* **Çalışma yönergesi 1**: İçtihat metnine göre davaya ilk derecede hangi mahkeme bakmıştır?
* **Çalışma yönergesi 2**: İçtihat metninden bir bölümü harfi harfine çıkarın: "MAHKEMESİ : İstanbul Bölge" sözlerinin geçtiği yerden başlayın, "Mahkemesince davanın kısmen kabulüne karar verilmiştir." sözlerinden sonra durun.

* **Gösterilen metin**:
______
"İçtihat Metni"
MAHKEMESİ : İstanbul Bölge Adliye Mahkemesi 19. Hukuk Dairesi
SAYISI : 2021/2663 Esas, 2023/1186 Karar
İLK DERECE MAHKEMESİ : İstanbul Anadolu 7. Asliye Hukuk Mahkemesi
SAYISI : 2015/290 E., 2018/229 K.
Taraflar arasındaki muarazanın meni davasından dolayı yapılan yargılama sonunda İlk Derece Mahkemesince davanın kısmen kabulüne karar verilmiştir.
Kararın taraf vekillerince istinaf edilmesi üzerine, Bölge Adliye Mahkemesince başvuruların kısmen kabulüne, ilk derece mahkemesi kararı kaldırılarak yeniden hüküm kurulmak suretiyle davanın kısmen kabulüne karar verilmiştir.
______
* **Verilen bilgiler**:

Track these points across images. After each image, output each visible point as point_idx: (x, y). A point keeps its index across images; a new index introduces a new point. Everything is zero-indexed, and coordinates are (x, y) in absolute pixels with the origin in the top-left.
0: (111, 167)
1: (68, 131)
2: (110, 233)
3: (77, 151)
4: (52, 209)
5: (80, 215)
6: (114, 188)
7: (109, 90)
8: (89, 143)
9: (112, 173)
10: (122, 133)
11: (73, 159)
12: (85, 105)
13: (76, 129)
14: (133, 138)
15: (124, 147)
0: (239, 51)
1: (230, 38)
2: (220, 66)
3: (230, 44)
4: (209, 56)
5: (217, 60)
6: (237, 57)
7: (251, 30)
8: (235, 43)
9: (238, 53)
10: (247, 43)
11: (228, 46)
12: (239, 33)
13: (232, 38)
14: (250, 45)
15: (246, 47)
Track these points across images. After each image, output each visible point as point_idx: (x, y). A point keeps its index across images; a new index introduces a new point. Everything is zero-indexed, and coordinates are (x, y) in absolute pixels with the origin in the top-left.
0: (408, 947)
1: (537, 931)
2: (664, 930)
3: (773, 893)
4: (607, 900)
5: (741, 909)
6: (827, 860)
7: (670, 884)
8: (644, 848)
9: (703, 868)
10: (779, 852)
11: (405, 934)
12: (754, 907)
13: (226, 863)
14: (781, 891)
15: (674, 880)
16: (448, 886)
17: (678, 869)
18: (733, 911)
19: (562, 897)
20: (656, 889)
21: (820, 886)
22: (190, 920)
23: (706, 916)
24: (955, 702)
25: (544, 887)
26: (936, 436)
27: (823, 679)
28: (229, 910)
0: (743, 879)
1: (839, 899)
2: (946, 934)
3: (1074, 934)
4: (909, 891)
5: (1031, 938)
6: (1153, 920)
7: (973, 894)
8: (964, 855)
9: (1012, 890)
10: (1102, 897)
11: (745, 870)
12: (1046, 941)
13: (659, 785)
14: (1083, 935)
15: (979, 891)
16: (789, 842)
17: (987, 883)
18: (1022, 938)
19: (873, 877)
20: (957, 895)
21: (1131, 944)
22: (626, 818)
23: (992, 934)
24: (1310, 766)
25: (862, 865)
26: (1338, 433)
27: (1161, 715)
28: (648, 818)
______
* **Yanıt alanı 1**: İstanbul Anadolu 7. Asliye Hukuk Mahkemesi

* **Yanıt alanı 2**:
MAHKEMESİ : İstanbul Bölge Adliye Mahkemesi 19. Hukuk Dairesi
SAYISI : 2021/2663 Esas, 2023/1186 Karar
İLK DERECE MAHKEMESİ : İstanbul Anadolu 7. Asliye Hukuk Mahkemesi
SAYISI : 2015/290 E., 2018/229 K.
Taraflar arasındaki muarazanın meni davasından dolayı yapılan yargılama sonunda İlk Derece Mahkemesince davanın kısmen kabulüne karar verilmiştir.